Required action >>
Could you repeat the records below word for word, leaving out the pictures?

Dataset entries
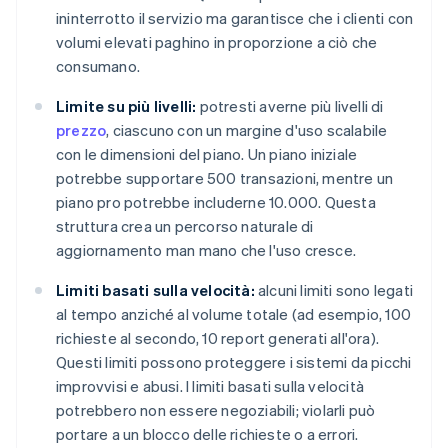
ininterrotto il servizio ma garantisce che i clienti con
volumi elevati paghino in proporzione a ciò che
consumano.
Limite su più livelli:
potresti averne più livelli di
prezzo
, ciascuno con un margine d'uso scalabile
con le dimensioni del piano. Un piano iniziale
potrebbe supportare 500 transazioni, mentre un
piano pro potrebbe includerne 10.000. Questa
struttura crea un percorso naturale di
aggiornamento man mano che l'uso cresce.
Limiti basati sulla velocità:
alcuni limiti sono legati
al tempo anziché al volume totale (ad esempio, 100
richieste al secondo, 10 report generati all'ora).
Questi limiti possono proteggere i sistemi da picchi
improvvisi e abusi. I limiti basati sulla velocità
potrebbero non essere negoziabili; violarli può
portare a un blocco delle richieste o a errori.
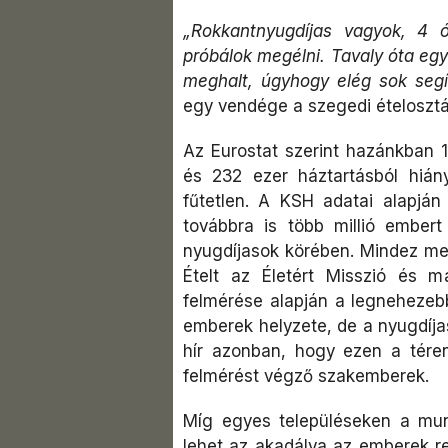
„Rokkantnyugdíjas vagyok, 4 
próbálok megélni. Tavaly óta eg
meghalt, úgyhogy elég sok seg
egy vendége a szegedi ételoszt
Az Eurostat szerint hazánkban 1
és 232 ezer háztartásból hián
fűtetlen. A KSH adatai alapján
továbbra is több millió embert
nyugdíjasok körében. Mindez me
Ételt az Életért Misszió és m
felmérése alapján a legnehezebb
emberek helyzete, de a nyugdíjas
hír azonban, hogy ezen a téren 
felmérést végző szakemberek.
Míg egyes településeken a munk
lehet az akadálya az emberek r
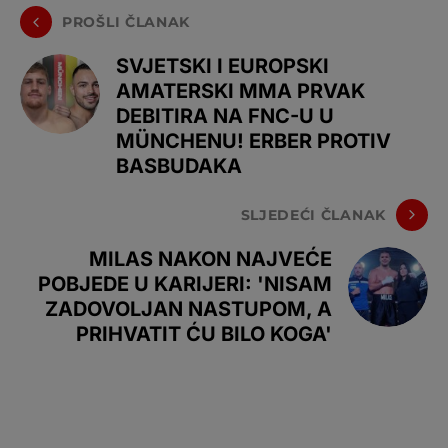
PROŠLI ČLANAK
SVJETSKI I EUROPSKI
AMATERSKI MMA PRVAK
DEBITIRA NA FNC-U U
MÜNCHENU! ERBER PROTIV
BASBUDAKA
SLJEDEĆI ČLANAK
MILAS NAKON NAJVEĆE
POBJEDE U KARIJERI: 'NISAM
ZADOVOLJAN NASTUPOM, A
PRIHVATIT ĆU BILO KOGA'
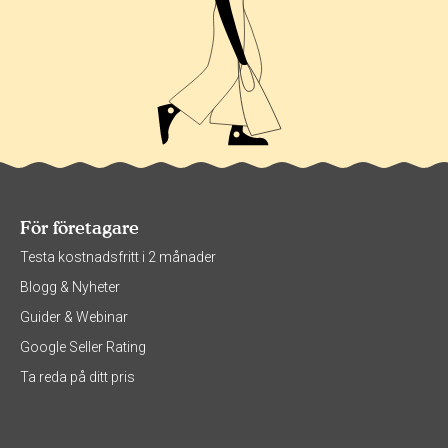
För företagare
Testa kostnadsfritt i 2 månader
Blogg & Nyheter
Guider & Webinar
Google Seller Rating
Ta reda på ditt pris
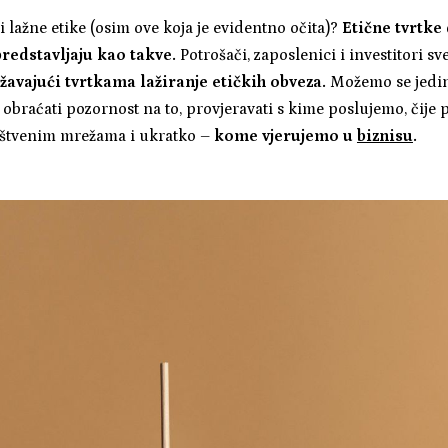
 i lažne etike (osim ove koja je evidentno očita)?
Etične tvrtke 
redstavljaju kao takve.
Potrošači, zaposlenici i investitori sve
žavajući tvrtkama lažiranje etičkih obveza.
Možemo se jedi
i obraćati pozornost na to, provjeravati s kime poslujemo, čij
štvenim mrežama i ukratko –
kome vjerujemo u
biznisu
.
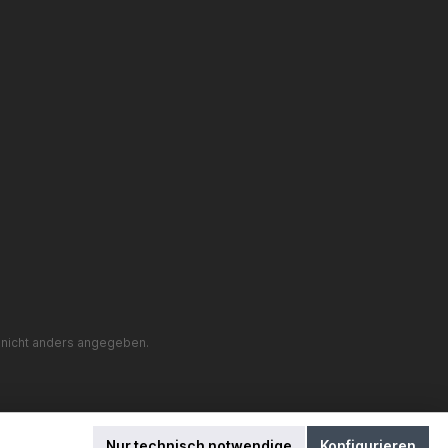
nicht anders angegeben.
Nur technisch notwendige
Konfigurieren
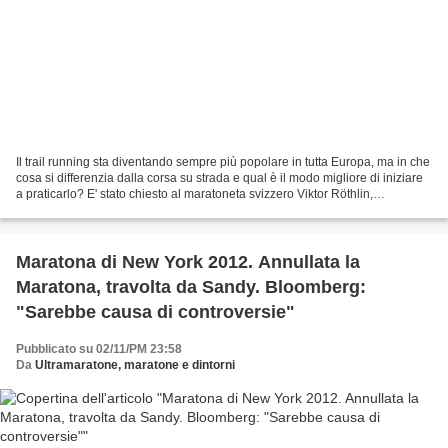
Il trail running sta diventando sempre più popolare in tutta Europa, ma in che
cosa si differenzia dalla corsa su strada e qual è il modo migliore di iniziare
a praticarlo? E' stato chiesto al maratoneta svizzero Viktor Röthlin,
testimonial della Asics....
Maratona di New York 2012. Annullata la
Maratona, travolta da Sandy. Bloomberg:
"Sarebbe causa di controversie"
Pubblicato su 02/11/PM 23:58
Da
Ultramaratone, maratone e dintorni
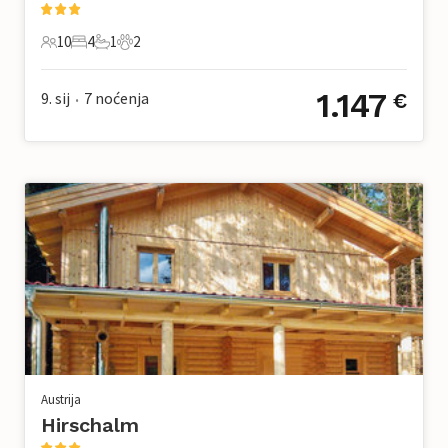
10
4
1
2
10 Gosti
4 Spavaće sobe
1 Kupaonica
2 Kućni ljubimac
1.147
9. sij
7
noćenja
€
•
Austrija
Hirschalm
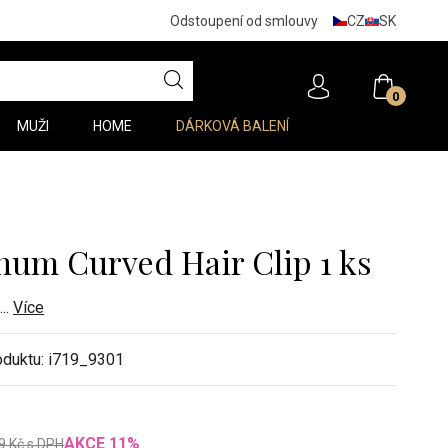
CZ
SK
Odstoupení od smlouvy
0
MUŽI
HOME
DÁRKOVÁ BALENÍ
num Curved Hair Clip 1 ks
...
Více
oduktu:
i719_9301
AKCE
11
%
9
Kč
s DPH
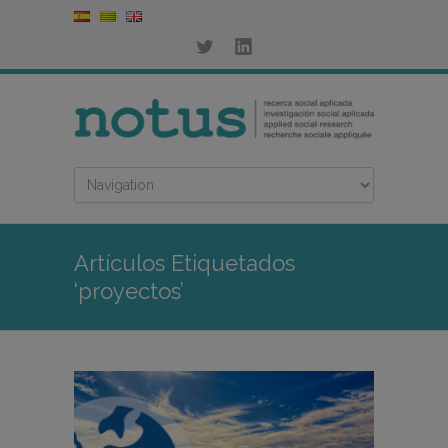
Artículos Etiquetados
‘proyectos’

Answer space >>
ininterrotto il servizio ma garantisce che i clienti con
volumi elevati paghino in proporzione a ciò che
consumano.
Limite su più livelli:
potresti averne più livelli di
prezzo
, ciascuno con un margine d'uso scalabile
con le dimensioni del piano. Un piano iniziale
potrebbe supportare 500 transazioni, mentre un
piano pro potrebbe includerne 10.000. Questa
struttura crea un percorso naturale di
aggiornamento man mano che l'uso cresce.
Limiti basati sulla velocità:
alcuni limiti sono legati
al tempo anziché al volume totale (ad esempio, 100
richieste al secondo, 10 report generati all'ora).
Questi limiti possono proteggere i sistemi da picchi
improvvisi e abusi. I limiti basati sulla velocità
potrebbero non essere negoziabili; violarli può
portare a un blocco delle richieste o a errori.
„Rokkantnyugdíjas vagyok, 4 
próbálok megélni. Tavaly óta eg
meghalt, úgyhogy elég sok seg
egy vendége a szegedi ételoszt
Az Eurostat szerint hazánkban 1
és 232 ezer háztartásból hián
fűtetlen. A KSH adatai alapján
továbbra is több millió embert
nyugdíjasok körében. Mindez me
Ételt az Életért Misszió és m
felmérése alapján a legnehezebb
emberek helyzete, de a nyugdíjas
hír azonban, hogy ezen a téren 
felmérést végző szakemberek.
Míg egyes településeken a munk
lehet az akadálya az emberek r
PROŠLI ČLANAK
SVJETSKI I EUROPSKI
AMATERSKI MMA PRVAK
DEBITIRA NA FNC-U U
MÜNCHENU! ERBER PROTIV
BASBUDAKA
SLJEDEĆI ČLANAK
MILAS NAKON NAJVEĆE
POBJEDE U KARIJERI: 'NISAM
ZADOVOLJAN NASTUPOM, A
PRIHVATIT ĆU BILO KOGA'
För företagare
Testa kostnadsfritt i 2 månader
Blogg & Nyheter
Guider & Webinar
Google Seller Rating
Ta reda på ditt pris
 i lažne etike (osim ove koja je evidentno očita)?
Etične tvrtke 
redstavljaju kao takve.
Potrošači, zaposlenici i investitori sve
žavajući tvrtkama lažiranje etičkih obveza.
Možemo se jedi
i obraćati pozornost na to, provjeravati s kime poslujemo, čij
štvenim mrežama i ukratko –
kome vjerujemo u
biznisu
.
nicht anders angegeben.
Nur technisch notwendige
Konfigurieren
Il trail running sta diventando sempre più popolare in tutta Europa, ma in che
cosa si differenzia dalla corsa su strada e qual è il modo migliore di iniziare
a praticarlo? E' stato chiesto al maratoneta svizzero Viktor Röthlin,
testimonial della Asics....
Maratona di New York 2012. Annullata la
Maratona, travolta da Sandy. Bloomberg:
"Sarebbe causa di controversie"
Pubblicato su 02/11/PM 23:58
Da
Ultramaratone, maratone e dintorni
10
4
1
2
10 Gosti
4 Spavaće sobe
1 Kupaonica
2 Kućni ljubimac
1.147
9. sij
7
noćenja
€
•
Austrija
Hirschalm
CZ
SK
Odstoupení od smlouvy
0
MUŽI
HOME
DÁRKOVÁ BALENÍ
num Curved Hair Clip 1 ks
...
Více
oduktu:
i719_9301
AKCE
11
%
9
Kč
s DPH
Artículos Etiquetados
‘proyectos’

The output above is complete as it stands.